The description below is merely illustrative in nature and is in no way intended to limit the invention, its application, or uses. The broad teachings of the invention can be implemented in a variety of forms. Therefore, while this invention includes particular examples, the true scope of the invention should not be so limited since other modifications will become apparent upon a study of the drawings, the specification, and the following claims. For purposes of clarity, the same reference numbers will be used in the drawings to identify similar elements. It should be understood that one or more steps within a method may be executed in a different order (or concurrently) without altering the principles of the invention.

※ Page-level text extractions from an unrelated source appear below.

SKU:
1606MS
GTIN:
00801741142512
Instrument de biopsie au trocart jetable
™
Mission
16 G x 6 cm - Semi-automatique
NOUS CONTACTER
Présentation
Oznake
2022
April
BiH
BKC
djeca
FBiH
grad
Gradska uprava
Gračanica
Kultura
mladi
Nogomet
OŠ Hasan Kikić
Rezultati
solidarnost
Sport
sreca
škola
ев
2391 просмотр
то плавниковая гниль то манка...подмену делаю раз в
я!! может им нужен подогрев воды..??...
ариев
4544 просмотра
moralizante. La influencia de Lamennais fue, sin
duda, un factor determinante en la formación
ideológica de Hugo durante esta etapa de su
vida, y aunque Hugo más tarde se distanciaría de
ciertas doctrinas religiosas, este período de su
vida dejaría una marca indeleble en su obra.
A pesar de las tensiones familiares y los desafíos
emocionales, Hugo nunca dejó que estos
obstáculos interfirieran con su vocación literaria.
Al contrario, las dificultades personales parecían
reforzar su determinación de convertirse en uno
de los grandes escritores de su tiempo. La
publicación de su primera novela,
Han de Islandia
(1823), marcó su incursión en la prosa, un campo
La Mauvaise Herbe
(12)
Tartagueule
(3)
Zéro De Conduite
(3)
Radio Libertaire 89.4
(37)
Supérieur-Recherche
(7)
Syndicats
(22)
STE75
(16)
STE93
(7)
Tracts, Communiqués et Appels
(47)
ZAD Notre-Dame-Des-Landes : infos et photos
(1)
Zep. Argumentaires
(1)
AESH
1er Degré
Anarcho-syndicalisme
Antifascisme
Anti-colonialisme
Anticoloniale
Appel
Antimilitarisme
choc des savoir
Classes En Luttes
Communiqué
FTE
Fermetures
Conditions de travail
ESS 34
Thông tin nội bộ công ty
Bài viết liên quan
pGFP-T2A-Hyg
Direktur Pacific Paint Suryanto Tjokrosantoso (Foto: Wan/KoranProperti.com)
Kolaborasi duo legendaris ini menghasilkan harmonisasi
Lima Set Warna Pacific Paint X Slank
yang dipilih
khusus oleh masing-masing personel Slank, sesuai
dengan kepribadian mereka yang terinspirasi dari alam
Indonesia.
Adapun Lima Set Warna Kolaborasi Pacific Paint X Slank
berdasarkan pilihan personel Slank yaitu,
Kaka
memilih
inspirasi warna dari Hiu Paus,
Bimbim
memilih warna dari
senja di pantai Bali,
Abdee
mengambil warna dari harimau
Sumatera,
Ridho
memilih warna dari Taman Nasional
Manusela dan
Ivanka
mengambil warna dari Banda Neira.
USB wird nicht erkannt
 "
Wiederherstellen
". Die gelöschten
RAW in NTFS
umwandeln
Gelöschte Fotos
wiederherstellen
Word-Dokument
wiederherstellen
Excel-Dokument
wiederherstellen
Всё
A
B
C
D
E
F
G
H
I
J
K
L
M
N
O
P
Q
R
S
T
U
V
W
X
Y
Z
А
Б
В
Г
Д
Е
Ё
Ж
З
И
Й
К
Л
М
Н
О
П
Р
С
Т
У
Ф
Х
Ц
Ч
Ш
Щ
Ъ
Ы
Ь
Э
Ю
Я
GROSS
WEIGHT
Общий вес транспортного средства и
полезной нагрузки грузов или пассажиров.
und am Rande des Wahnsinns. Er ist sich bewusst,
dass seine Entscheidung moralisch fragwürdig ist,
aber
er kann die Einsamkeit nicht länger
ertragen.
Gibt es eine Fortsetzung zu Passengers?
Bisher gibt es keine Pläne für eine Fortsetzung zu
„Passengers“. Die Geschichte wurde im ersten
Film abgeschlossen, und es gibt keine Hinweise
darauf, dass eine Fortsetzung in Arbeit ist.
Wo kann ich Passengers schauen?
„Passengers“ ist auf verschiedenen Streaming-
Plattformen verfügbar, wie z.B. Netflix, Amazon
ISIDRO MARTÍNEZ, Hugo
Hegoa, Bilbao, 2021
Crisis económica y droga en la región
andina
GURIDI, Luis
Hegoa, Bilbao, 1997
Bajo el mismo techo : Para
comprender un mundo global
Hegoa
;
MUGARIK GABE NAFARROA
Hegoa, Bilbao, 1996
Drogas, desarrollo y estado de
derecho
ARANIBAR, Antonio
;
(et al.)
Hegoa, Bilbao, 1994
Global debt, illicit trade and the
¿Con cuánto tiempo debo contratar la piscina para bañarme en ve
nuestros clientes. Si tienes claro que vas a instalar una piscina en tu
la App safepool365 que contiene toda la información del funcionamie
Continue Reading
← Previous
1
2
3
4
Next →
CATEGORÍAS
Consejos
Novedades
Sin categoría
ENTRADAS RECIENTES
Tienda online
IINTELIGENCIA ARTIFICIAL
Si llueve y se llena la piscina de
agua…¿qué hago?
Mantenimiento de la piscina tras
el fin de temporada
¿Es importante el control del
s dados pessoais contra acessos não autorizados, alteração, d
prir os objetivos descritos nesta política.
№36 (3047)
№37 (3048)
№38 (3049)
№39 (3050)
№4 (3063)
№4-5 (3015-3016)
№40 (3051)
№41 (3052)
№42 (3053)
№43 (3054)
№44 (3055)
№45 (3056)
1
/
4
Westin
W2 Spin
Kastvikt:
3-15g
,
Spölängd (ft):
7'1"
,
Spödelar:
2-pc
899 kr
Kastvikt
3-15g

Although cochlear implant (CI) technology has allowed the patient population to partially restore the sense of hearing over the last few decades, persistent challenges remain, including the deciphering of a rich acoustic signal into an electrical pulse-train signal. Among these challenges, the “electrode-neuron gap” poses a significant obstacle to advancing past the current plateau in CI performance, resulting in limited performance in a noisy background and a poor ability to decode intonation and music. We propose the development of a “neurotrophic strip”-biological interface that doubly preserves endogenous spiral ganglion neurons (SGNs) while precisely directing the growth of neurites arising from transplanted human pluripotent stem cell (hPSC)-derived otic neuronal progenitors (ONPs), toward endogenous SGNs. We hypothesized that Polyhedrin Delivery System PODS®-human brain-derived neurotrophic factor (BDNF) could stably provide an adequate BDNF gradient to hPSC-derived ONPs, thereby facilitating otic neuronal differentiation and directional neurite outgrowth. To test this hypothesis, we first utilized a finite element model to simulate the in vitro BDNF gradient generated by PODS. For biological verification, we validated the concept of the neurotrophic strip by using a multi-chamber microfluidic device, which mimics the in vivo micro-environment more so than conventional laboratory plates in terms of volume and concentrations of endogenous/exogenous factors. We were able to generate BDNF concentration gradient, enabling survival, neuronal differentiation toward hPSC-derived SGNs, and directed neurite extension of hPSC-derived SGNs. The technology will allow us to further advance the concept of “neurotrophic strip” further in the inner ear by controlling neurite direction of transplanted hPSC-derived ONPs, providing a step toward next-generation bioacitve CI technology.